London kehrt zurück ins öffentliche Leben

Boris Johnson macht es den EU-Nachbarn vor, wie man sein Land wieder in die Freiheit führen kann. In England endete nun der Lockdown für Pubs, Geschäfte und die Gastronomie. Ein lange ersehnter Atemzug – nicht nur für die Gewerbetreibenden. Und Merkel? Will den Frühling einsperren.

IMAGO / PA Images

Die Innenstadt von London ist wieder eröffnet. Am Montag trat Großbritannien in die zweite Phase der Lockerungen ein. In England konnten Pubs, Restaurants und Biergärten ihre Außenbereiche wieder öffnen. Auch vergleichsweise kühle Außentemperaturen hielten die Tag- und Nachtschwärmer nicht mehr auf. Im Ausgehviertel Soho drängten sich Menschenmengen in den Kneipenstraßen. Dafür wurden sogar Autostraßen für die Abendstunden blockiert, um dem Gastronomie-Gewerbe einen kräftigen Schub zu geben. Bis Mitternacht bildeten sich Schlangen vor Pubs. Nur einige wenige Stimmen warnten vor zu wenig »social distancing« – ein Argument, das angesichts von (gar nicht mal so) neuen Erkenntnissen zu Aerosolen an der frischen Luft allmählich in den Hintergrund treten dürfte.

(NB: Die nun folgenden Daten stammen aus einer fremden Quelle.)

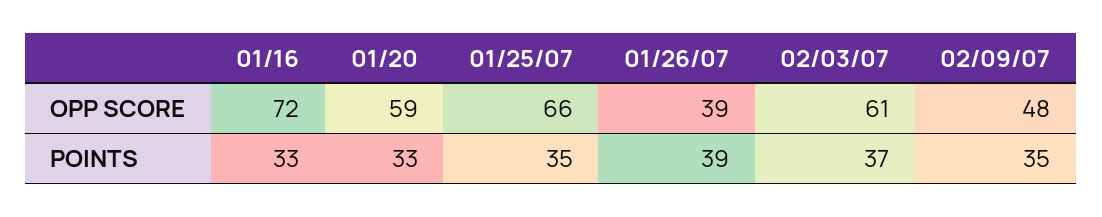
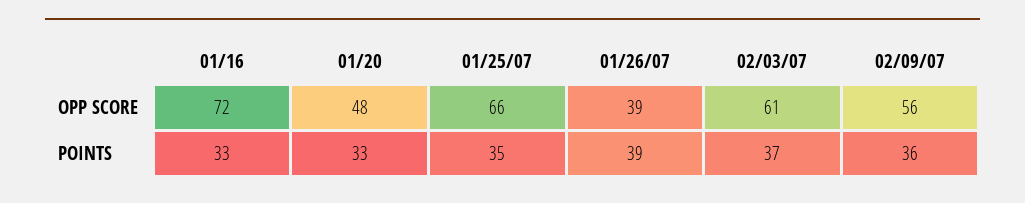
01/20, OPP SCORE: 59 -> 48
02/09/07, OPP SCORE: 48 -> 56
02/09/07, POINTS: 35 -> 36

Die Bilder aus London und anderen Städten zeigen jedenfalls eine enthusiastische Stimmung, die an alte Volksfeste erinnert, wie wir sie von historischen Gemälden kennen. Nach Monaten der Entbehrungen durch zum Teil harte Lockdown-Maßnahmen ist das nur zu verständlich. Trotzdem feierten die Menschen ruhig, ohne Exzesse, was einige der Gastronomen laut der Times erstaunte. Medienmanager Attila Kulcsar sagte laut dem Daily Mirror, das sei in etwa seine Vorstellung vom Victory-in-Europe-Day, das Soho der 90er Jahre sei wieder da.

— James Melville ? (@JamesMelville) April 12, 2021

Neben der Außengastronomie konnten auch »nicht-essentielle« Geschäfte wieder öffnen, außerdem sogar Fitness-Studios, Schwimmbäder, Friseure, Nagelsalons und Zoos. Menschen kauften neue Möbel, junge Paare trafen sich mit anderen, um ihre Kinder miteinander spielen und sozialisieren zu lassen.

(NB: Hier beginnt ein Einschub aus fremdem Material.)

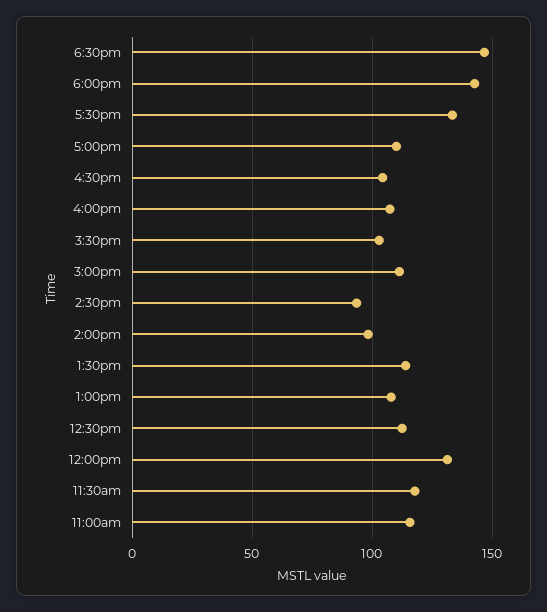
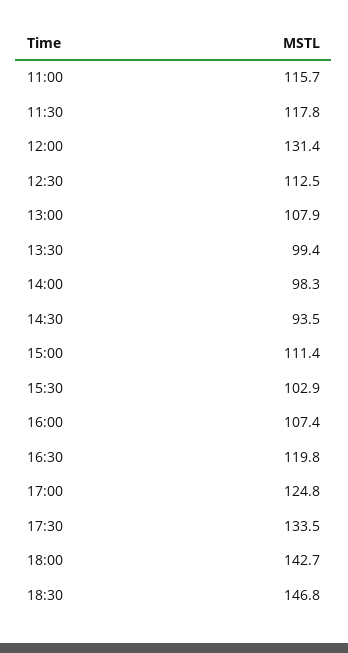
5:00pm: 110 -> 124.8
4:30pm: 105 -> 119.8
1:30pm: 115 -> 99.4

Die Regierung Johnson hat inzwischen allen Bürgern über 50 Jahren eine Impfung gegen das neue Coronavirus angeboten. Die Briten waren damit sogar noch etwas schneller als geplant. Fast zwei Drittel der Erwachsenen sind mindestens einmal geimpft. Boris Johnson begrüßte diesen »bedeutsamen Meilenstein« in der Covid-Strategie seiner Regierung. Man werde nun auch zweite Dosen bereitstellen. Alle erwachsenen Bürger sollen bis Ende Juli die Möglichkeit erhalten, sich impfen zu lassen. Am Montag wollte Johnson »vorsichtig, aber irreversibel« ein Pint Bier an seine Lippen führen.

Die gemessenen »Covid-19 cases« haben sich jedenfalls seit Spitzenwerten zu Beginn des Jahres (an die 60.000 am Tag) auf unter 3.000 reduziert. Da auch andere Kennziffern der Pandemie parallel zurückgehen, fällt es schwer, Einwände gegen diese Öffnung zu formulieren, die endlich den Gastwirten und kleinen Ladenbesitzern, aber auch größeren Ketten eine Perspektive gibt. Auch in Großbritannien wird eine Diskussion über Impfpässe geführt, die künftig den Zugang zu öffentlichen Orten regulieren sollen. Allerdings gibt es im Königreich traditionell eine starke Opposition gegen zwingend mitzuführende Personalausweise und ähnliches. Vielleicht bleibt den Briten also auch der Impfpass erspart.

Der IWF hat seine Wachstumsprognose für Großbritannien auf 5,3 Prozent erhöht (Euro-Zone: 4,4 Prozent; Deutschland: 3,6 Prozent). Hierzulande wird eine ähnlich stringente Strategie noch immer bitter vermisst. Stattdessen steuert Deutschland auf einen harten Merkel-Söder-Bundes-Lockdown mit Ausgangsbeschränkungen und bundesweit verbindlichen Ladenschließungen zu.